• What you are asked to do
Print exactly the line that contains "left wrist: (51, 40)", then every following line through the end of the material; include nothing else and no pictures.

━━━━━━━━━━━━━━━━━━━━

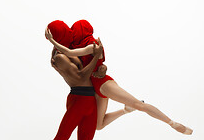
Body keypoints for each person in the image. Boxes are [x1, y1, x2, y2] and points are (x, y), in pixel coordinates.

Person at [45, 20, 193, 134]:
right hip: (95, 88)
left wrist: (51, 40)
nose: (73, 33)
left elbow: (71, 54)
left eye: (75, 31)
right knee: (98, 125)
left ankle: (172, 123)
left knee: (139, 105)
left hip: (103, 83)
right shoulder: (81, 46)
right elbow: (71, 52)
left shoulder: (93, 46)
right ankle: (125, 110)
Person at [26, 20, 103, 140]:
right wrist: (95, 57)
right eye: (65, 30)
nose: (70, 32)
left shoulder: (70, 48)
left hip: (90, 100)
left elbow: (91, 73)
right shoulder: (59, 57)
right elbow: (81, 76)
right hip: (78, 100)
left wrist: (100, 67)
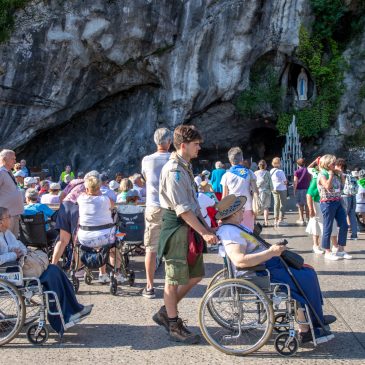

━━━━━━━━━━━━━━━━━━━━

• Exercise solution
left wrist: (51, 40)
nose: (73, 33)
left elbow: (71, 54)
left eye: (75, 31)
right knee: (98, 125)
left ankle: (172, 123)
left knee: (139, 105)
left hip: (103, 83)
right shoulder: (81, 46)
right elbow: (71, 52)
left shoulder: (93, 46)
right ankle: (125, 110)
Person at [26, 20, 103, 140]:
right wrist: (95, 57)
right eye: (65, 30)
nose: (70, 32)
left shoulder: (70, 48)
left hip: (90, 100)
left elbow: (91, 73)
right shoulder: (59, 57)
right elbow: (81, 76)
right hip: (78, 100)
left wrist: (100, 67)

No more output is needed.